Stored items
══════════════════════════════

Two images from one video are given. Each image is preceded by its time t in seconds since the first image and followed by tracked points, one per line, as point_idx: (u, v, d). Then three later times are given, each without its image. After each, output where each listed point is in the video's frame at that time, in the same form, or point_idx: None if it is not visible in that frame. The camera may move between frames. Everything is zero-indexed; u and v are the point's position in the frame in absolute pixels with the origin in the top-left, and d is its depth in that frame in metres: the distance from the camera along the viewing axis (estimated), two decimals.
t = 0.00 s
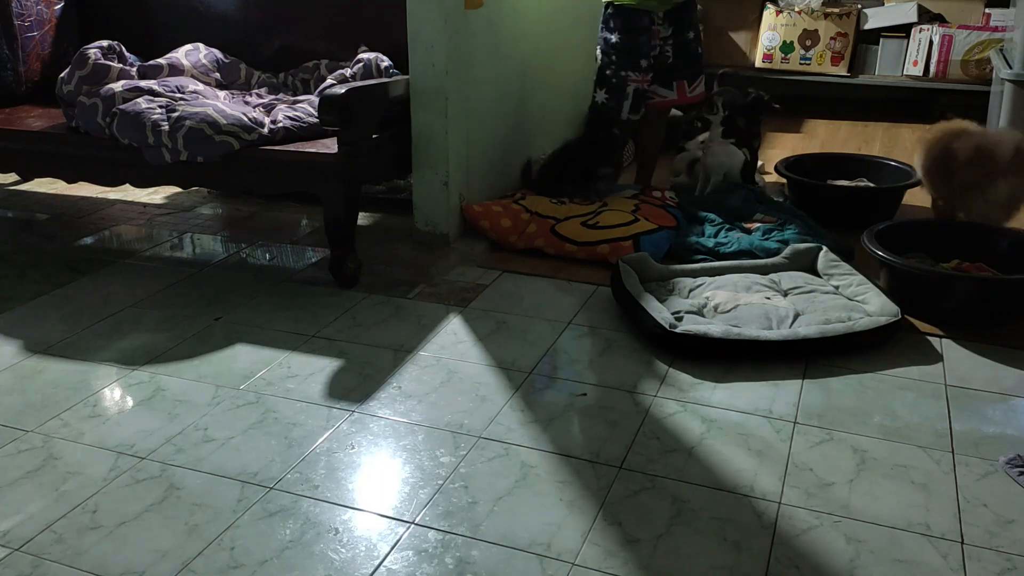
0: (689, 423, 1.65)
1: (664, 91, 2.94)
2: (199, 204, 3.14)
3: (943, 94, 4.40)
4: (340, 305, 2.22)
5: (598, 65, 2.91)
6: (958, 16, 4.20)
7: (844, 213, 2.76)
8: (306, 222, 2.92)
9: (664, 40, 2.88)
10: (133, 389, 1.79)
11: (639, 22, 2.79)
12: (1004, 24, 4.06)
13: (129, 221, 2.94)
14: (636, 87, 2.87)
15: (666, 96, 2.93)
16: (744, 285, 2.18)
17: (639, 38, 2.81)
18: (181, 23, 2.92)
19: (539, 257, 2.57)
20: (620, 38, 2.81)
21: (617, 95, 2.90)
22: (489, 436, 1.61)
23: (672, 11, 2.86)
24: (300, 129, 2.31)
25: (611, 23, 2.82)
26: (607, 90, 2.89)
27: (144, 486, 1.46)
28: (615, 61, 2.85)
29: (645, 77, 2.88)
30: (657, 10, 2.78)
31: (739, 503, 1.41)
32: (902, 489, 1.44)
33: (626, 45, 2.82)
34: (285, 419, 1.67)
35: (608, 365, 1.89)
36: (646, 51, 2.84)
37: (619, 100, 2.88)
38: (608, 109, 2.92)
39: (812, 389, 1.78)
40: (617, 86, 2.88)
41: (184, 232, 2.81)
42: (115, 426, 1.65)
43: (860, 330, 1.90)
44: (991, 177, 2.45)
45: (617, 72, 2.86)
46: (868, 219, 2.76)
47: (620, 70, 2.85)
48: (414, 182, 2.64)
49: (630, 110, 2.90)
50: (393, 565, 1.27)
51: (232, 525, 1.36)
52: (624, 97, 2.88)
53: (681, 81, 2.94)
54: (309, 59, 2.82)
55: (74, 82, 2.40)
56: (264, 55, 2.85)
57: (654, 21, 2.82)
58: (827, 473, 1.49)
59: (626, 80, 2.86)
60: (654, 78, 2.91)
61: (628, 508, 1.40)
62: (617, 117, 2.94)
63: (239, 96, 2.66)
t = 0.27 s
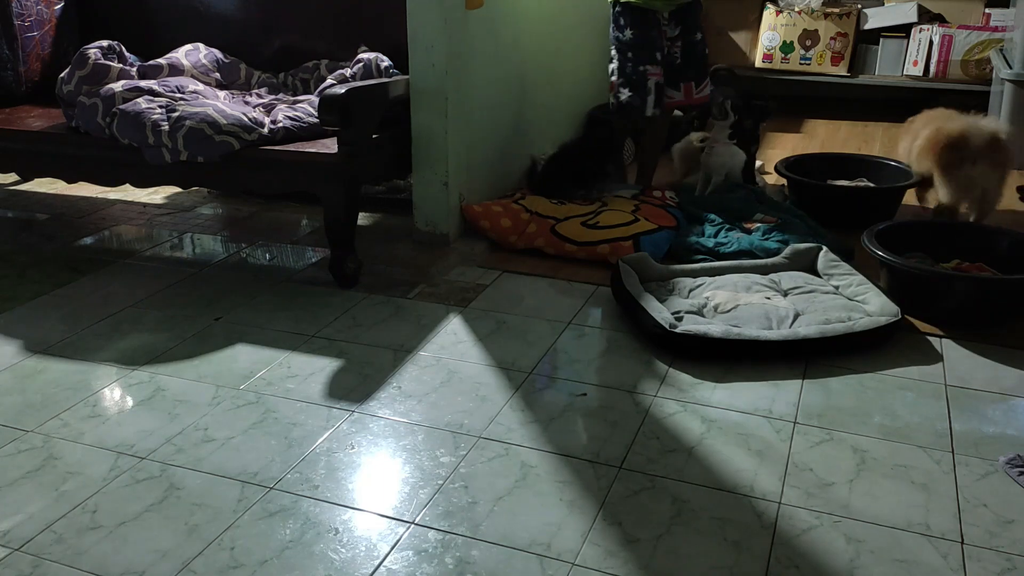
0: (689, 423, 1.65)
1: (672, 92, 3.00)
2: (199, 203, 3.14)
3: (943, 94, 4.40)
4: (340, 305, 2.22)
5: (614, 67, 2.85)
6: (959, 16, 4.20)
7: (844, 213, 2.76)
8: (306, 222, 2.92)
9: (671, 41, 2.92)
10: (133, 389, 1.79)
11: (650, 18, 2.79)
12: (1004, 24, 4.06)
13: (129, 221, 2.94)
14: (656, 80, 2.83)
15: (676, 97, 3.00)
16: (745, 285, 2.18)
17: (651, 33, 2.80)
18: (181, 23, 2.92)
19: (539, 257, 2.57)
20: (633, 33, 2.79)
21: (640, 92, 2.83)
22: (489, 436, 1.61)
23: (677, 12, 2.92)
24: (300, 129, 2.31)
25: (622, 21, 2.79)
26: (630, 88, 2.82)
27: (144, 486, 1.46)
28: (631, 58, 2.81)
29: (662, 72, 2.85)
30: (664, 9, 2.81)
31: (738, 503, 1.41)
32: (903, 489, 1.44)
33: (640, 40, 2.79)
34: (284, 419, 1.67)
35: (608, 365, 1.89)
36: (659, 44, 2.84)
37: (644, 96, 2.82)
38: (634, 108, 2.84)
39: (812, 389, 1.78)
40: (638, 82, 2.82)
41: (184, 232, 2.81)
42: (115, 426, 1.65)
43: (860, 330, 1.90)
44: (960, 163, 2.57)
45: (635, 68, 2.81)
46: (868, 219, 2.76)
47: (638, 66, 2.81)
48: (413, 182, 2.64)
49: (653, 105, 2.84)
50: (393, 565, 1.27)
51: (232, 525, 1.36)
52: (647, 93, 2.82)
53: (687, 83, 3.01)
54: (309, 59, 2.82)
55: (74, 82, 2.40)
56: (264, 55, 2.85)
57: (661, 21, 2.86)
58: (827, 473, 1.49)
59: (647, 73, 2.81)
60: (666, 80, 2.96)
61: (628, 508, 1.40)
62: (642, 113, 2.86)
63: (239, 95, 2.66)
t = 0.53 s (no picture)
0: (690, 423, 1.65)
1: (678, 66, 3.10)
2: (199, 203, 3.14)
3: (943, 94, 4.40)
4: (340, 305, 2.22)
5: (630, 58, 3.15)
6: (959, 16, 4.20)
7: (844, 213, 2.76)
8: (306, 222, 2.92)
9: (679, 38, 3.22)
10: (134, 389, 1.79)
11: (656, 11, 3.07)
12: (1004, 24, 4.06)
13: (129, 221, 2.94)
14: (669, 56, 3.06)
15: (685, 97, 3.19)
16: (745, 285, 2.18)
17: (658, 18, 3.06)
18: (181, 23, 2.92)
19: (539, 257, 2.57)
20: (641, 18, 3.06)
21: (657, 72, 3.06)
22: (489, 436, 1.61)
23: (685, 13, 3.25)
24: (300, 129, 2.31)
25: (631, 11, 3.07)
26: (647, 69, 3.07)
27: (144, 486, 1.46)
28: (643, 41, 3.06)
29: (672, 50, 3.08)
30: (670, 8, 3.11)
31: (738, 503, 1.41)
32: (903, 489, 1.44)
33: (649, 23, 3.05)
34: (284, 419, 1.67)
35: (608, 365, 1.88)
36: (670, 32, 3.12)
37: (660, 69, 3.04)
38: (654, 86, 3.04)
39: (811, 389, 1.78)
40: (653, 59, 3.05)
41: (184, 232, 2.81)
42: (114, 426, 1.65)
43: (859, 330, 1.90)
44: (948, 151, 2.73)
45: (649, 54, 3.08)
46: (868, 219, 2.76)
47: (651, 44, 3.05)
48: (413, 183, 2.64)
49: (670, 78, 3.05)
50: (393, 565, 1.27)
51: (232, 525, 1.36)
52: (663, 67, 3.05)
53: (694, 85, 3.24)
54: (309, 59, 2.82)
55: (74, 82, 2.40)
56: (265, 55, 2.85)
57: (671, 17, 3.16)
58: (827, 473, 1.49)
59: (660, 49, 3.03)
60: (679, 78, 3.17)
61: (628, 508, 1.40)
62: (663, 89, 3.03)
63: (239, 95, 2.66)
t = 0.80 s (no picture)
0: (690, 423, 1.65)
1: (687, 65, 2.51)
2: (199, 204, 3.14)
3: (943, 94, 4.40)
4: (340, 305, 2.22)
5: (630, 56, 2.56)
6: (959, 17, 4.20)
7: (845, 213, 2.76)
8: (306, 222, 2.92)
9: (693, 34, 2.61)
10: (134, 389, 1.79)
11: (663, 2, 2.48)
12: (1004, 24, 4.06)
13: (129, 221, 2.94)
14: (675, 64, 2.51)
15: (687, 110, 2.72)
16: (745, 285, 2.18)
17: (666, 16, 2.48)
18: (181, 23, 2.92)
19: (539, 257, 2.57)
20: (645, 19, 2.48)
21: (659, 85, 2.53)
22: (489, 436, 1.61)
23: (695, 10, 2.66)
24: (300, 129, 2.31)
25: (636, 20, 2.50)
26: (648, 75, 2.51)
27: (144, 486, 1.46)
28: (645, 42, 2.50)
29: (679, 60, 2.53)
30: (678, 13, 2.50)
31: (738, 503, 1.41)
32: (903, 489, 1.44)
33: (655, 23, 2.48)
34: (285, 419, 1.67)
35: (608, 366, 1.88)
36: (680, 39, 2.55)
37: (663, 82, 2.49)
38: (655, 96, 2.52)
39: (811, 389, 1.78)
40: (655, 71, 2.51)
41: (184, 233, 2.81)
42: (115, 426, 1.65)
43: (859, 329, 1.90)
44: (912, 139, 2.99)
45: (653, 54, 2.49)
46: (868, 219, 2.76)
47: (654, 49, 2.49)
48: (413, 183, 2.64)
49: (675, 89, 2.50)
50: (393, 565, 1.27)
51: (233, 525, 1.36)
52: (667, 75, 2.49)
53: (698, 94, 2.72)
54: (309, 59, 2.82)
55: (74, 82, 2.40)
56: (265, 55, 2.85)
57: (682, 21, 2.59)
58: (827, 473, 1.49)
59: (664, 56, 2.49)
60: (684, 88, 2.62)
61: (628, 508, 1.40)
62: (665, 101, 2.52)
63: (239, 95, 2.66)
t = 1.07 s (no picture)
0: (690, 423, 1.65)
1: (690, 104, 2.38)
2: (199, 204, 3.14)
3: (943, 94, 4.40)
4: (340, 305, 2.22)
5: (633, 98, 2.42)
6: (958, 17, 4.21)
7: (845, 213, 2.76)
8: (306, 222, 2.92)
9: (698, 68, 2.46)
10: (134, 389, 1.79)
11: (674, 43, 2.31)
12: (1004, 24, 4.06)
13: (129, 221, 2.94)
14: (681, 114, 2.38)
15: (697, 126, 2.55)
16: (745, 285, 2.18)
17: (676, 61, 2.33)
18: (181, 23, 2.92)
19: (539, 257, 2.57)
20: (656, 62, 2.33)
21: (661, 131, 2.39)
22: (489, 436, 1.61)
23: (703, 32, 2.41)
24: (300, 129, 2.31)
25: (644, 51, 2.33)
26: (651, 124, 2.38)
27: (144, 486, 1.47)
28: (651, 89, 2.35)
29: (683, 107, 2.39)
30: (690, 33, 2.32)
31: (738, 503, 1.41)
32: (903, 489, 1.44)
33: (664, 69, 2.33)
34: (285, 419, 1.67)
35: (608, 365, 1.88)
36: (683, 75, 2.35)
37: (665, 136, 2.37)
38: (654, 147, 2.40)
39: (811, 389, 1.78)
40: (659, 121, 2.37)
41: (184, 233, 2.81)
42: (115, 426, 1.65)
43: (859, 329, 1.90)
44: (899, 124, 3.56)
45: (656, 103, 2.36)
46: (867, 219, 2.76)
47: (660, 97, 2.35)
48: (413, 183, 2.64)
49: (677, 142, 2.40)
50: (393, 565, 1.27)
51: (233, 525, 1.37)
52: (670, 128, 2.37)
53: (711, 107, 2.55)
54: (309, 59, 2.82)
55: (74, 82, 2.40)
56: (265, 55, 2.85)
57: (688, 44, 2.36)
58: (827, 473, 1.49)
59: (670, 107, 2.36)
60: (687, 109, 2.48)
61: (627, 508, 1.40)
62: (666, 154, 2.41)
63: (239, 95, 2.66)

══════════════════════════════

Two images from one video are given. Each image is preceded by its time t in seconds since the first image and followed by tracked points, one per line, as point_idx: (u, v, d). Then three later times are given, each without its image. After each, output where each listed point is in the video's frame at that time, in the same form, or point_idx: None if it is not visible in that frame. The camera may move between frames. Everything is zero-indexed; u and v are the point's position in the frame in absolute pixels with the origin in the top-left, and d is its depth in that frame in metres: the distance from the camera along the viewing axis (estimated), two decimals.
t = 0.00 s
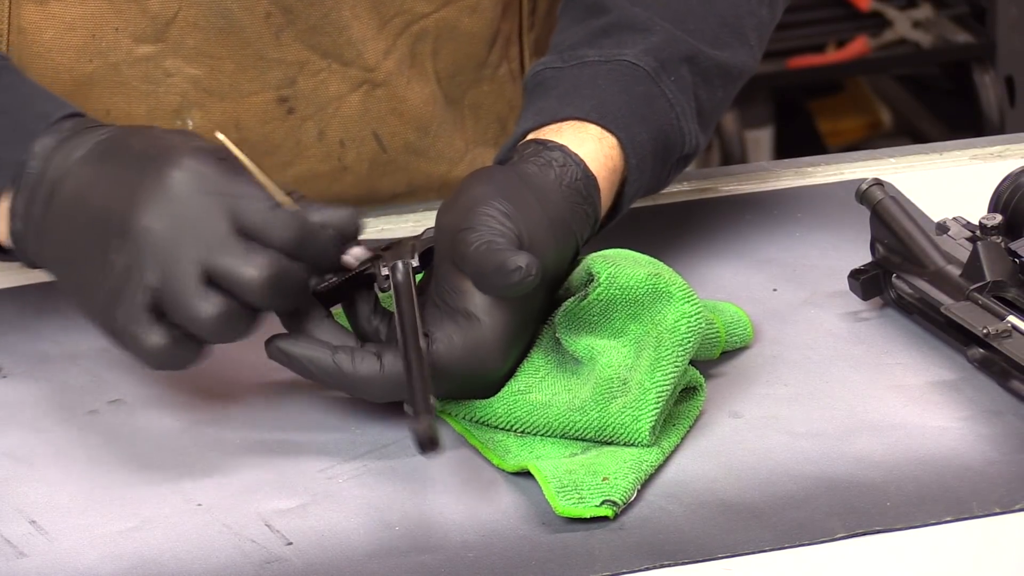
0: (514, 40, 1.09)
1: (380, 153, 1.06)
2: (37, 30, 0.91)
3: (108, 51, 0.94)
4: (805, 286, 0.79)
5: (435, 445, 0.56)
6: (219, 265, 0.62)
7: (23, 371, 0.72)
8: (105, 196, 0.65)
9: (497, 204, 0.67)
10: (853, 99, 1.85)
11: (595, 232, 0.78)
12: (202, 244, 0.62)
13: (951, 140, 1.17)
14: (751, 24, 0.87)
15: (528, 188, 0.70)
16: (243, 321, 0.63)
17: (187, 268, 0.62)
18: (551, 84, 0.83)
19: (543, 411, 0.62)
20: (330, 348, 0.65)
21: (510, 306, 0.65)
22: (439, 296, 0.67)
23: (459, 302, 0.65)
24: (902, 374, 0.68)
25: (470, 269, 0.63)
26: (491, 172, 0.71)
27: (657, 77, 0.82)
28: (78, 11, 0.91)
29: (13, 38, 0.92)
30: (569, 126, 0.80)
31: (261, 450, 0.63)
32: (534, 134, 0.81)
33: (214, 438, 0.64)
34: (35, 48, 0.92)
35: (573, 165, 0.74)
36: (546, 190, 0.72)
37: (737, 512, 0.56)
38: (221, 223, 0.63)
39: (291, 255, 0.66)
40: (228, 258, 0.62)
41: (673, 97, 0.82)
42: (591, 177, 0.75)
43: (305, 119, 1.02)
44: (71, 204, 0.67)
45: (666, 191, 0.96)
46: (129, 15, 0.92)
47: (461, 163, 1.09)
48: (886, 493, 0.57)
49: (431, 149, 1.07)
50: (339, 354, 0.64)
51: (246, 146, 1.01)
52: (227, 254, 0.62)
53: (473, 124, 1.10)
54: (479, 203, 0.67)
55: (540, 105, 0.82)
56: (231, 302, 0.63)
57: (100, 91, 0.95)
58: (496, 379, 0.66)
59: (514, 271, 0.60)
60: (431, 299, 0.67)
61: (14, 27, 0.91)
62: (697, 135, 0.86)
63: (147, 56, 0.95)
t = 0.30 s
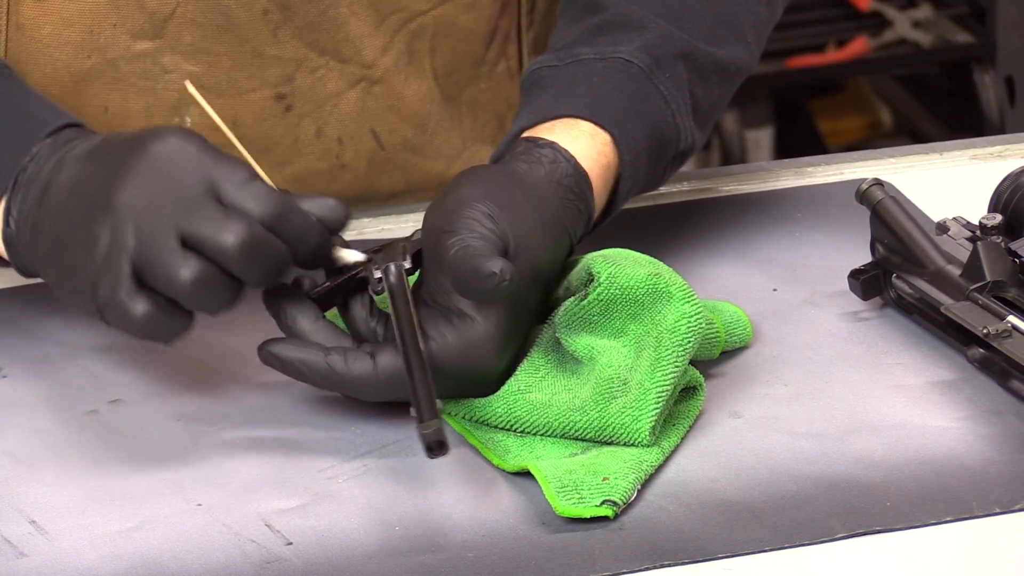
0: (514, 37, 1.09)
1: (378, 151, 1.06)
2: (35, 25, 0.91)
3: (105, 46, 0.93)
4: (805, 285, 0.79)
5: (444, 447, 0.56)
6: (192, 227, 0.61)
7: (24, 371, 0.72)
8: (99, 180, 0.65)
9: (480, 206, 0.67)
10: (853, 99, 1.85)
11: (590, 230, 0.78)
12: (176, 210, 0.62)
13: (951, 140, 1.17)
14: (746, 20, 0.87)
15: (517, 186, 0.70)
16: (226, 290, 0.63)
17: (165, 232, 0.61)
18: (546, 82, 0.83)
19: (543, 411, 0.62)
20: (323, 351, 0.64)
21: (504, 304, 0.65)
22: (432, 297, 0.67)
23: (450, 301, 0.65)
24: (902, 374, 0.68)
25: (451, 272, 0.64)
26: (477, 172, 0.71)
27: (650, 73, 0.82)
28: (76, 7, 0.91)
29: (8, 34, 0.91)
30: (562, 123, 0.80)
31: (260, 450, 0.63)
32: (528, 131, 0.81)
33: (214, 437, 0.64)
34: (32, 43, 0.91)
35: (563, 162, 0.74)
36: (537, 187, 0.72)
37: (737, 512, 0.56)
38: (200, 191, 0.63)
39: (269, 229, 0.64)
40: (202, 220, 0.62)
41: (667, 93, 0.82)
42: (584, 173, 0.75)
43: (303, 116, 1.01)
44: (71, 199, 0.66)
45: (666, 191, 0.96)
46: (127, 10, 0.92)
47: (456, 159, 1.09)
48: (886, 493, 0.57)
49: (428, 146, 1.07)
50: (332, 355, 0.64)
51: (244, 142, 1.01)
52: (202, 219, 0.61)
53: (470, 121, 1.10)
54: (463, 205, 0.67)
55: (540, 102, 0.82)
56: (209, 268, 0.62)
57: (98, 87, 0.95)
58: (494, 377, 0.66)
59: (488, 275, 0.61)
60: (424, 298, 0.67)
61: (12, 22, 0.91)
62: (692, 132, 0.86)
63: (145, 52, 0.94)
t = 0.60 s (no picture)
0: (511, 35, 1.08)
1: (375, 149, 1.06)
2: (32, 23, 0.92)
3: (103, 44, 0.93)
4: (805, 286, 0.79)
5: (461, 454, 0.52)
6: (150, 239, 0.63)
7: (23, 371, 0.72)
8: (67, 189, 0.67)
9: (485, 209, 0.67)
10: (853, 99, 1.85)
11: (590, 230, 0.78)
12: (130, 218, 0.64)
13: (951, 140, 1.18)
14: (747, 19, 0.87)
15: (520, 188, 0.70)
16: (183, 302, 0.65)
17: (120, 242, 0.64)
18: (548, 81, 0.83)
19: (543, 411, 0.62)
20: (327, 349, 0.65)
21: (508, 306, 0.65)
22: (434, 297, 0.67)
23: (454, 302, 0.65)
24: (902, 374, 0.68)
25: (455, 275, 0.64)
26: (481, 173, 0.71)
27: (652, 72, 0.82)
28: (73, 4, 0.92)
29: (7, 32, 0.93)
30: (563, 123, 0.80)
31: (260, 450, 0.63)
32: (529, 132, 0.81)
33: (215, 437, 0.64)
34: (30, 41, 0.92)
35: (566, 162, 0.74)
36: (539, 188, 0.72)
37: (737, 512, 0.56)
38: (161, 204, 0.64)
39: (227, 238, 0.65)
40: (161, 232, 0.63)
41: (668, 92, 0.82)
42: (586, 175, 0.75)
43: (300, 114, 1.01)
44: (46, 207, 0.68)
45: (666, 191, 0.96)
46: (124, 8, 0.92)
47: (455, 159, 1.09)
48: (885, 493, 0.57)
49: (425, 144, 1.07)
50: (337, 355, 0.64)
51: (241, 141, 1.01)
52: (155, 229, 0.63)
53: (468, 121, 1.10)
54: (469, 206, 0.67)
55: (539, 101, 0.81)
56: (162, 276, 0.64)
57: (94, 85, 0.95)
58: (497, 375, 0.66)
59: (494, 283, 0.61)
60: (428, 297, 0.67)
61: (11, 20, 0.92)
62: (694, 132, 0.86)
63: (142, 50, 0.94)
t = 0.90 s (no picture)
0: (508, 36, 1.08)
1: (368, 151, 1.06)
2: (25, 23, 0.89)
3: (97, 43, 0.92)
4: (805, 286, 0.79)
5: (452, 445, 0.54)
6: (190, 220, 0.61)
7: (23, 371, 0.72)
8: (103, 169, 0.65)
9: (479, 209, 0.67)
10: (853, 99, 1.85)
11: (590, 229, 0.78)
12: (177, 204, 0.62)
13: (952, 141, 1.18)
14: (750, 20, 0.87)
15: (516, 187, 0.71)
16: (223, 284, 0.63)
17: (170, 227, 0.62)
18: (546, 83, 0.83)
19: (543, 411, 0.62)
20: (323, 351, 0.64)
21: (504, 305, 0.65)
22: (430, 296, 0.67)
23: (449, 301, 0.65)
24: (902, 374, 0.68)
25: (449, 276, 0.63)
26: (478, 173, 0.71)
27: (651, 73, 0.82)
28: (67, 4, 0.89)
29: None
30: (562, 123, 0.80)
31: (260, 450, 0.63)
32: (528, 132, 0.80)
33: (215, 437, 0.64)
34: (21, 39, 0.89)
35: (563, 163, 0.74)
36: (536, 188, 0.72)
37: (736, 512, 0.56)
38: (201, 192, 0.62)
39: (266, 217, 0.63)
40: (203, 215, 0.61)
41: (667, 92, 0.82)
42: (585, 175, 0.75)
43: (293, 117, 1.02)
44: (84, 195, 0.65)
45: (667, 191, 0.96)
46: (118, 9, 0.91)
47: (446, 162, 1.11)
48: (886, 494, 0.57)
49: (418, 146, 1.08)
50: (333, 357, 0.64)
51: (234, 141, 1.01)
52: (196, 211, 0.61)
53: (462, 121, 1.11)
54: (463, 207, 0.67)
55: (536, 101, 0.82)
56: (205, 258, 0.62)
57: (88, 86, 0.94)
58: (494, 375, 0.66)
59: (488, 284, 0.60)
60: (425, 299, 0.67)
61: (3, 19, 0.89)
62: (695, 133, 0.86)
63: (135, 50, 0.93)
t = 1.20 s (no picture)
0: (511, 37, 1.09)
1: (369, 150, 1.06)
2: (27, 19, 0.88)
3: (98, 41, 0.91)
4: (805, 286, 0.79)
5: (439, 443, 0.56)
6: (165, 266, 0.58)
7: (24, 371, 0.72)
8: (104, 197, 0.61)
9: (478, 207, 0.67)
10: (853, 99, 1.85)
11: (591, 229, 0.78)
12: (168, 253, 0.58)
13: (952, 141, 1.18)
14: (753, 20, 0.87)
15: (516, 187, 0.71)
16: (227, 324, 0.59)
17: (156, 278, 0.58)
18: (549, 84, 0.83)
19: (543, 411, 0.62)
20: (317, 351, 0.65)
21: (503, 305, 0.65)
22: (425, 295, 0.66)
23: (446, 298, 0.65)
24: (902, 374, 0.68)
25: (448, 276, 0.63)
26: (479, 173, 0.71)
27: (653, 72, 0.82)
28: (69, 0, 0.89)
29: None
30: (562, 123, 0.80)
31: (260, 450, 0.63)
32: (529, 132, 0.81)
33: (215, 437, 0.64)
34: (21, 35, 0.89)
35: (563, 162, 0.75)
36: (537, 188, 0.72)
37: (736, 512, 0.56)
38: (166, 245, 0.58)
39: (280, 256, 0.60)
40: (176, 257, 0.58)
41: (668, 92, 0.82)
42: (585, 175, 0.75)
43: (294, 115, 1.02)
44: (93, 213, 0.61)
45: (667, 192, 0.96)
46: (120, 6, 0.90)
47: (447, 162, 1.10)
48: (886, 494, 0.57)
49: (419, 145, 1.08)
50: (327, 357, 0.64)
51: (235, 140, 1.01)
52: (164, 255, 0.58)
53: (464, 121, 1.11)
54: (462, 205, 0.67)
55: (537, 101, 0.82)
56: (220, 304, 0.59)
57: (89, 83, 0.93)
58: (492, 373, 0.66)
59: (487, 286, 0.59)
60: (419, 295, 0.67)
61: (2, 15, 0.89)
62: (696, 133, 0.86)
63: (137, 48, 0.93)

══════════════════════════════

• [Problem details]:
Give back the exact lines above, running from the one that has "39: (291, 255, 0.66)" through the one that has "60: (424, 298, 0.67)", with nothing added and no pictures.

• [Exercise response]:
39: (291, 255, 0.66)
40: (228, 258, 0.62)
41: (673, 97, 0.82)
42: (591, 177, 0.75)
43: (305, 119, 1.02)
44: (71, 204, 0.67)
45: (666, 191, 0.96)
46: (129, 15, 0.92)
47: (461, 163, 1.09)
48: (886, 493, 0.57)
49: (431, 149, 1.07)
50: (339, 354, 0.64)
51: (246, 146, 1.01)
52: (227, 254, 0.62)
53: (473, 124, 1.10)
54: (479, 203, 0.67)
55: (540, 105, 0.82)
56: (231, 302, 0.63)
57: (100, 91, 0.95)
58: (496, 379, 0.66)
59: (514, 271, 0.60)
60: (431, 299, 0.67)
61: (14, 27, 0.91)
62: (697, 135, 0.86)
63: (147, 56, 0.95)
t = 0.30 s
0: (514, 37, 1.09)
1: (378, 151, 1.06)
2: (35, 25, 0.91)
3: (105, 46, 0.93)
4: (805, 285, 0.79)
5: (444, 447, 0.56)
6: (192, 227, 0.61)
7: (24, 371, 0.72)
8: (99, 180, 0.65)
9: (480, 206, 0.67)
10: (853, 99, 1.85)
11: (590, 230, 0.78)
12: (176, 210, 0.62)
13: (951, 140, 1.17)
14: (746, 20, 0.87)
15: (517, 186, 0.70)
16: (226, 290, 0.63)
17: (165, 232, 0.61)
18: (546, 82, 0.83)
19: (543, 411, 0.62)
20: (323, 351, 0.64)
21: (504, 304, 0.65)
22: (432, 297, 0.67)
23: (450, 301, 0.65)
24: (902, 374, 0.68)
25: (451, 272, 0.64)
26: (477, 172, 0.71)
27: (650, 73, 0.82)
28: (76, 7, 0.91)
29: (8, 34, 0.91)
30: (562, 123, 0.80)
31: (260, 450, 0.63)
32: (528, 131, 0.81)
33: (214, 437, 0.64)
34: (32, 43, 0.91)
35: (563, 162, 0.74)
36: (537, 187, 0.72)
37: (737, 512, 0.56)
38: (200, 191, 0.63)
39: (269, 229, 0.64)
40: (202, 220, 0.62)
41: (667, 93, 0.82)
42: (584, 173, 0.75)
43: (303, 116, 1.01)
44: (71, 199, 0.66)
45: (666, 191, 0.96)
46: (127, 10, 0.92)
47: (456, 159, 1.09)
48: (886, 493, 0.57)
49: (428, 146, 1.07)
50: (332, 355, 0.64)
51: (244, 142, 1.01)
52: (202, 219, 0.61)
53: (470, 121, 1.10)
54: (463, 205, 0.67)
55: (540, 102, 0.82)
56: (209, 268, 0.62)
57: (98, 87, 0.95)
58: (494, 377, 0.66)
59: (488, 275, 0.61)
60: (424, 298, 0.67)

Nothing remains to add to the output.